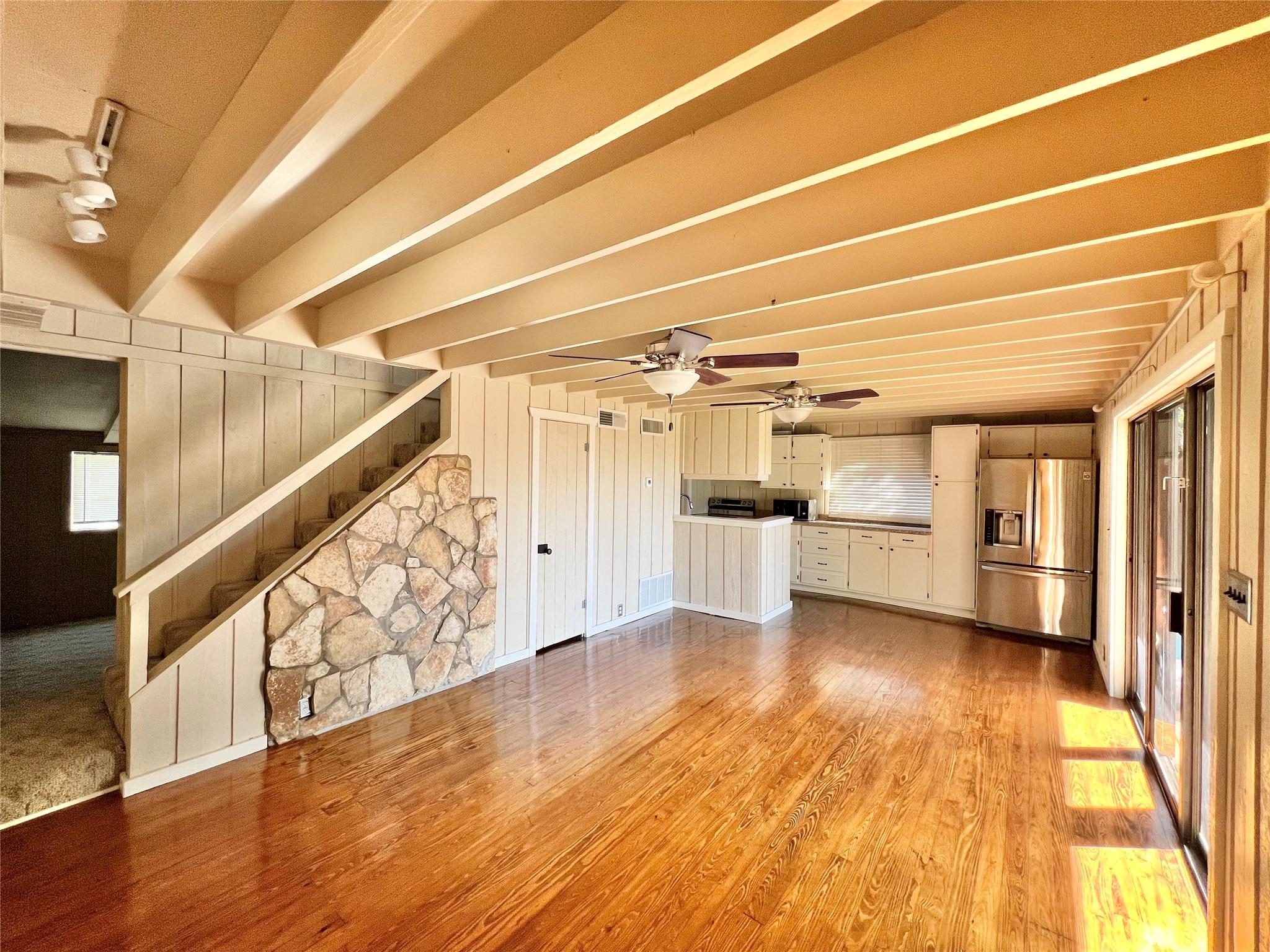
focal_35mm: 13
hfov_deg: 106.2
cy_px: 476
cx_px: 635
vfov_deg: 89.9
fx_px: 477
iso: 125
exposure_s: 1/99
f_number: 1.8
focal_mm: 1.57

- _Exercise brief_: Only the text of the records belongs in the answer; reproduce it verbatim, with no pictures.

- _Task result_:
focal_35mm: 13
hfov_deg: 106.2
cy_px: 476
cx_px: 635
vfov_deg: 89.9
fx_px: 477
iso: 125
exposure_s: 1/99
f_number: 1.8
focal_mm: 1.57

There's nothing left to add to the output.